O crime de descumprir medida protetiva no art. 24-A

Por · Revisão: Rafael Toledo · Atualizado em 2026-08-06 · 3 fontes oficiais verificadas

Conseguir a medida protetiva é só metade do caminho. Não é raro o agressor voltar a se aproximar, telefonar ou mandar mensagens mesmo depois de proibido pela Justiça. Antes de 2018 não havia um crime específico para isso, e a resposta era frágil. Hoje, o art. 24-A da Lei nº 11.340/2006 transforma o próprio descumprimento em crime. Saber que a desobediência tem consequência penal muda a posição da mulher: cada violação da ordem pode ser levada à polícia e apurada como delito autônomo.

O crime que a Lei 13.641/2018 acrescentou à Maria da Penha

O art. 24-A foi incluído pela Lei nº 13.641, de 2018, e descreve uma conduta simples: descumprir decisão judicial que defere medidas protetivas de urgência previstas na lei. A pena é de detenção, de três meses a dois anos.

A importância desse tipo penal está em ter criado uma figura própria. Antes, discutia-se se o descumprimento configuraria crime de desobediência comum, com resposta incerta. Com o art. 24-A, a violação da medida protetiva passou a ter tratamento específico dentro da própria Lei Maria da Penha, o que dá mais firmeza à proteção da vítima.

Fiança só pelo juiz e a independência em relação ao juízo que concedeu a medida

O artigo traz duas regras que reforçam a proteção. Pelo §2º, se o agressor for preso em flagrante por descumprir a medida, apenas a autoridade judicial poderá conceder fiança, e não o delegado. Isso evita a soltura imediata na delegacia e permite ao juiz avaliar o risco antes de decidir.

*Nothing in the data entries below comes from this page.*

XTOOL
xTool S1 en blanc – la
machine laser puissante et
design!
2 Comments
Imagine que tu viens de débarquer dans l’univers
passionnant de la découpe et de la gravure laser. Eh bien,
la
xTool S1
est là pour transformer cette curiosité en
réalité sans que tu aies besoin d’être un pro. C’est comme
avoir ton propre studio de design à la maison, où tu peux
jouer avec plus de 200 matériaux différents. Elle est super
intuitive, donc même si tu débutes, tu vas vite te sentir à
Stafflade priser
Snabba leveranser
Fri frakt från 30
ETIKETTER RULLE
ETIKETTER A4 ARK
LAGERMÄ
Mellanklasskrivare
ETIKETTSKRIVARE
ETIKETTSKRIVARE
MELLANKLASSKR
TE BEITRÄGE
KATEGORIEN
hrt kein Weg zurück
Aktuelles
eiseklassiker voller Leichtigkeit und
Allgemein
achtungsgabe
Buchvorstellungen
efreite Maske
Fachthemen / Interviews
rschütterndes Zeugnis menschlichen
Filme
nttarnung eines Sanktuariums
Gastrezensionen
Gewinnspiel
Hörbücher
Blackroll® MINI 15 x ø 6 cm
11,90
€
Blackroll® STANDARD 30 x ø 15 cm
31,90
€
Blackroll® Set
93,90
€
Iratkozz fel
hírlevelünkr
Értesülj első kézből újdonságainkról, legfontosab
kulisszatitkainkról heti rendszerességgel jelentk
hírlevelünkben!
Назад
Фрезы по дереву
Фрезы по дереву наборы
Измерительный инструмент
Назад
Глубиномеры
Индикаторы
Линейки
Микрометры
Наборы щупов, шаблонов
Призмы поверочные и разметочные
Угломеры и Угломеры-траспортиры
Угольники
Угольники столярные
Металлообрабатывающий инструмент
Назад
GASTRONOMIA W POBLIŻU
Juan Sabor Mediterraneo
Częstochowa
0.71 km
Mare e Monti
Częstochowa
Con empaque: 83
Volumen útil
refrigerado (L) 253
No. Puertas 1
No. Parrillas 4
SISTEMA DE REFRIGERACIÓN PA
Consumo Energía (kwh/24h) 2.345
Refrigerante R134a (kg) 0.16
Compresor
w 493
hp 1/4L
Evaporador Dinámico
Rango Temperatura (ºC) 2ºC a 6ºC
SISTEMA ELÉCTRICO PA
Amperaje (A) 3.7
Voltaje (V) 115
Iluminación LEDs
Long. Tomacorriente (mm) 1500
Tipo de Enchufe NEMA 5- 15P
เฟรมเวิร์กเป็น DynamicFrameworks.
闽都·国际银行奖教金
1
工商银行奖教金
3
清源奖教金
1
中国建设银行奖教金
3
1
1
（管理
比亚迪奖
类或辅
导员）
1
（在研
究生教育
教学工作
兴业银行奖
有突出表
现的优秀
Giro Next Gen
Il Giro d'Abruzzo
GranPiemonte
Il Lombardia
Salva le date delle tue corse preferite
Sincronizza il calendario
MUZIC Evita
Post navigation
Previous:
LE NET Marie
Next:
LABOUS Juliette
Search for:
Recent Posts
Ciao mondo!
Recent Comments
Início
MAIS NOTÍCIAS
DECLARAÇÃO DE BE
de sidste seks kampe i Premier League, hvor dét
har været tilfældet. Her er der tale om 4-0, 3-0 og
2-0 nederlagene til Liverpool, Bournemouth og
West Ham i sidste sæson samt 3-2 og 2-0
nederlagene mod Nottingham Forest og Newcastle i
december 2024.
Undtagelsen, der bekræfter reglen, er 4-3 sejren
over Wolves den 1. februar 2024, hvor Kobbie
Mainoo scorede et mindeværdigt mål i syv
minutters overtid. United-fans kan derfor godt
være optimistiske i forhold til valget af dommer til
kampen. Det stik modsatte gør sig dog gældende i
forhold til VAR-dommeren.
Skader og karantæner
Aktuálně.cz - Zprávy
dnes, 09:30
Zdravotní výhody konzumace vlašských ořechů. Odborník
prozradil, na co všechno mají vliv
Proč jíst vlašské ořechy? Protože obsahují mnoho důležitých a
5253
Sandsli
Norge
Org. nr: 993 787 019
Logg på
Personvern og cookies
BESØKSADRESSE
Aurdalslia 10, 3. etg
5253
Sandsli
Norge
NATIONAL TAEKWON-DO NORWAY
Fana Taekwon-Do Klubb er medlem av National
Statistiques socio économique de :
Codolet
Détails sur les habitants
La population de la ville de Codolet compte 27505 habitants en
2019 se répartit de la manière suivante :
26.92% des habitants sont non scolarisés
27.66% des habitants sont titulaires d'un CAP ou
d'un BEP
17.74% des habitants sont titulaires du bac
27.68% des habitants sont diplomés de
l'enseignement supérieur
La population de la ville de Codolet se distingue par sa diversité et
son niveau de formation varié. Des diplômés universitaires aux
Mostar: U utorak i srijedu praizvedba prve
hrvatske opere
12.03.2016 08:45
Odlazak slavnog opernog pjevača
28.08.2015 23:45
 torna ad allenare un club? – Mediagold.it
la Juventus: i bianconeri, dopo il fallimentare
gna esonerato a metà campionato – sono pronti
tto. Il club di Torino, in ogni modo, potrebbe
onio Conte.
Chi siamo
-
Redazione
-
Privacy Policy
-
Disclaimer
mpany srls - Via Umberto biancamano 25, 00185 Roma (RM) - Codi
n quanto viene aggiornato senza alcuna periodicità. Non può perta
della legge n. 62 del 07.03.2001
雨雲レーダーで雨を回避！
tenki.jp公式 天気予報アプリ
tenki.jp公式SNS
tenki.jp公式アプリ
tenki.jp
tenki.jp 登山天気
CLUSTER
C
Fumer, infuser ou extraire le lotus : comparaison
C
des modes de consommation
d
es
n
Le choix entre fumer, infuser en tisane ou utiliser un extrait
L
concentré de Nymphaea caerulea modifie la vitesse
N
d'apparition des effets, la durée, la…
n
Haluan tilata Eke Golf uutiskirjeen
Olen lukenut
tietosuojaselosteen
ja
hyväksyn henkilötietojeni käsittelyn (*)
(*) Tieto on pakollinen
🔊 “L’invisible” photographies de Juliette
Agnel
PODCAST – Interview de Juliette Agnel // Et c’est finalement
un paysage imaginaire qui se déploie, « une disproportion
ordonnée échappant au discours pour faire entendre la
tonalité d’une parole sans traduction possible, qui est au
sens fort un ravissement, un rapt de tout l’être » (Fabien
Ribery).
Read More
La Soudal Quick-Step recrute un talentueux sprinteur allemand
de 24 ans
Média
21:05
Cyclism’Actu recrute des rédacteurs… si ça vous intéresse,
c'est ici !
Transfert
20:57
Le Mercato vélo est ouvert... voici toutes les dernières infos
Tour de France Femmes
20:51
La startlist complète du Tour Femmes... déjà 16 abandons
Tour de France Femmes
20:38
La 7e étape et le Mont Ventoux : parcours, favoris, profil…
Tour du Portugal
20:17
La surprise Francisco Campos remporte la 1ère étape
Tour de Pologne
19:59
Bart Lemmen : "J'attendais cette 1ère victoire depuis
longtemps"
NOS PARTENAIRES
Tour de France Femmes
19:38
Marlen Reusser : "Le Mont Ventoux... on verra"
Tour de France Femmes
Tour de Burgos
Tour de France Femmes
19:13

O §1º, por sua vez, esclarece que a configuração do crime independe da competência civil ou criminal do juiz que deferiu a medida. Ou seja, mesmo que a proteção tenha sido concedida em um juízo de família ou cível, descumpri-la continua sendo crime.

O que fazer diante da desobediência e onde o tipo encontra limites

Diante de um descumprimento, a orientação é comunicar de imediato a Delegacia da Mulher ou acionar o Ligue 180, para registrar o episódio. Além de responder pelo crime do art. 24-A, o agressor pode ter a prisão preventiva decretada, e o §3º deixa claro que essa punição não exclui outras sanções cabíveis.

Há, porém, um pressuposto importante: o agressor precisa ter sido regularmente cientificado da decisão para que se possa falar em descumprimento consciente. Um encontro casual e inevitável, sem intenção de violar a ordem, tende a não configurar o crime, que exige a vontade de desobedecer à proteção imposta.

Perguntas frequentes

Como comprovar que o agressor descumpriu a medida protetiva?

Guarde mensagens, prints de aplicativos, registros de chamadas e anote data, hora e local de cada aproximação. Sempre que possível, registre um novo boletim de ocorrência e indique testemunhas, porque cada episódio pode ser apurado de forma autônoma.